What lines in the entries below contain the word "events"? Copy all of them.

RAW DATA:
==============================
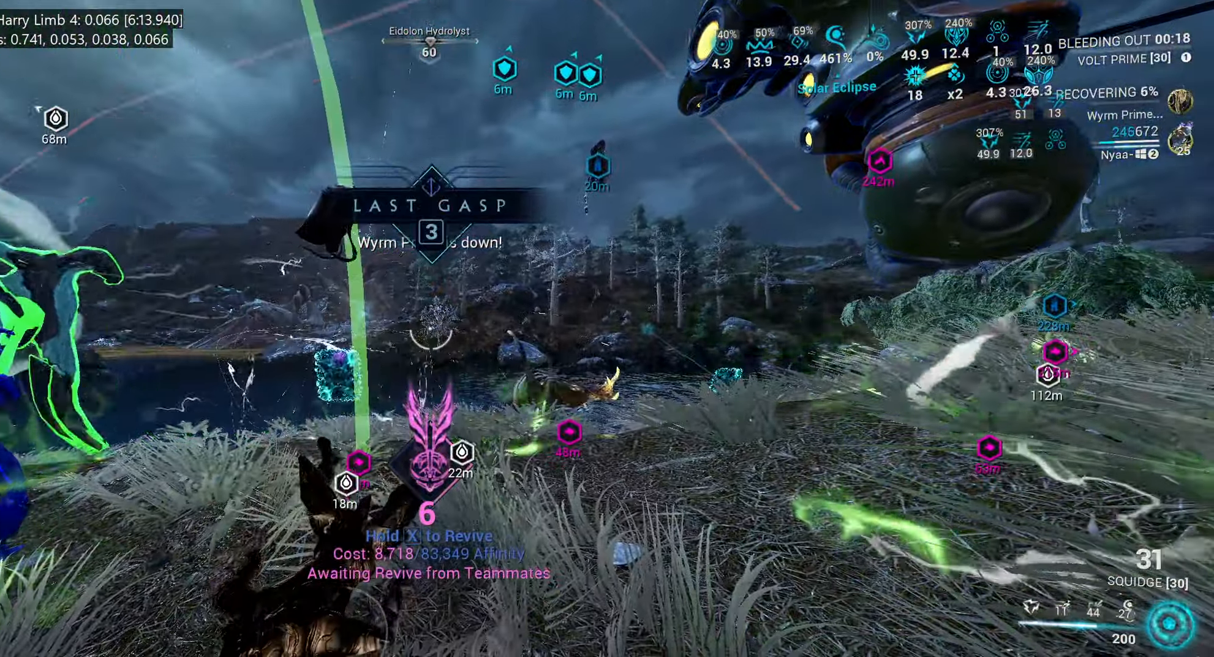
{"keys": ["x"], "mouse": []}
==============================
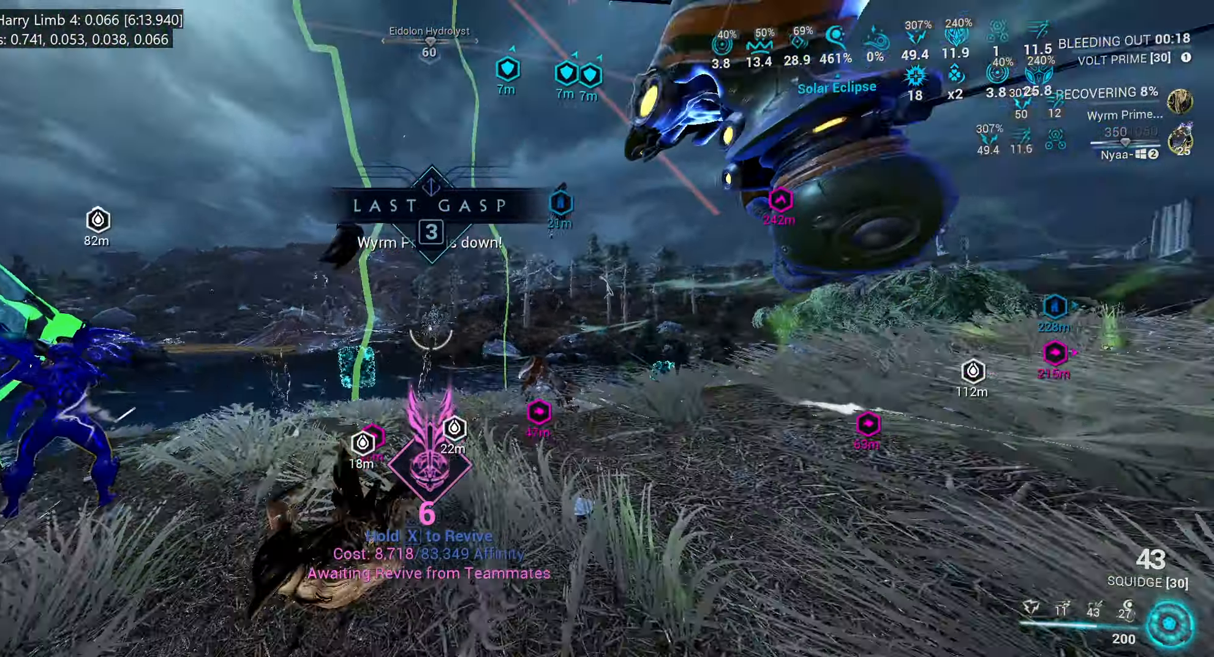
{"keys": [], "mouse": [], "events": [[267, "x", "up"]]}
==============================
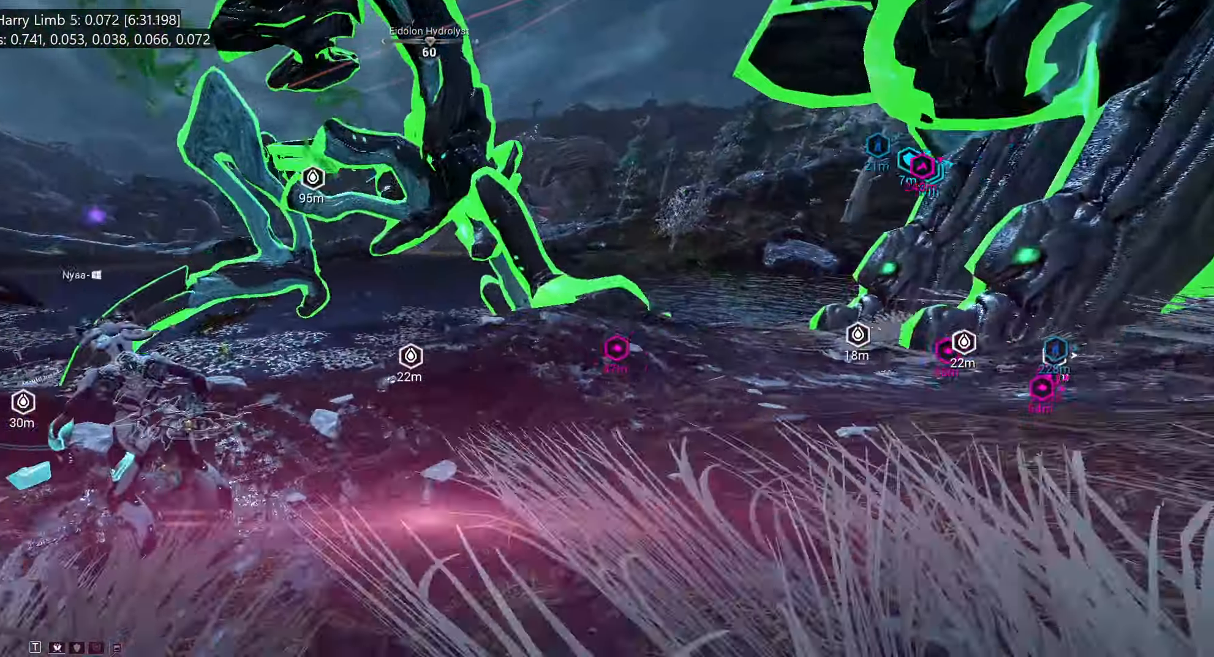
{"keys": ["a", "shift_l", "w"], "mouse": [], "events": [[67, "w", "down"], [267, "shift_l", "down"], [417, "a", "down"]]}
==============================
TASK ANSWER:
{"keys": [], "mouse": [], "events": [[267, "x", "up"]]}
{"keys": ["a", "shift_l", "w"], "mouse": [], "events": [[67, "w", "down"], [267, "shift_l", "down"], [417, "a", "down"]]}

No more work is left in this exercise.